Before cutting, the director bade us stare a few extra beats in varying degrees of freaked-outedness at the screen, which in postproduction would project the twisted, Alfred E. Newmanesque visage of the badasssssssss Prince Morloch, his psychotic smile glaring down at us from the garish, faux-marbleized sanctuary of the Vorbalidian Dome.

1 You may be legion.

2 The door was actually pulled open on ropes by hidden grips, with the whoosh added in post. Everything you always wanted to know about space opera but were afraid to ask.

3 Again, for the cognoscente: whenever the Demeter came under assault, an A.D. would instruct the actors to “shake”—but only the cameras moved. Also, I implore the readers to forgive excerpted “Prodigal” dialogue, for it is not my own.

~ ~ ~

THAT DAY, MIRIAM FLEW IN.

Ostensibly, she was here on business — to see Thad do his bit on the Starwatch set. Naturally, my secret hope was that she’d arranged her visit for the sole purpose of our getting, ahem, reacquainted. With a jealous twinge, I wondered if she’d been on any dates herself and if I’d popped into her head as she had into mine. The agent was ensconced a few floors below her client, who’d sensibly downgraded (with Miriam’s prodding) from the penthouse to an Art Deco apartment replete with piano, sixties-style kitchen, and long stone terrace. The girlie part of me thought it would have been fun if she’d rebooked our first-fling digs; maybe she wasn’t the nostalgic type. Still, there was a brave new boudoir to explore and I looked forward to beginning the courtship afresh.

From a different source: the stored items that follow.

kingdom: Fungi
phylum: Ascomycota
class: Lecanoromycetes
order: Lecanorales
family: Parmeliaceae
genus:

The four of us planned a late supper. Mr. Michelet wrapped at 3:00 P.M. (the sudden onset of a headache being coincidental to his early release) and went back to the Chateau to lie down. Clea and I finished “chores” a few hours later. We drove to my gym on Sepulveda. I liked spending an hour on the treadmill, watching the latest dumb and dumber CNN horrors while Clea went through her paces in a cardio class of bitch-slapping, Showgirls-style aerobics. By the time we shook, showered, and protein-shaked, it was nearly eight.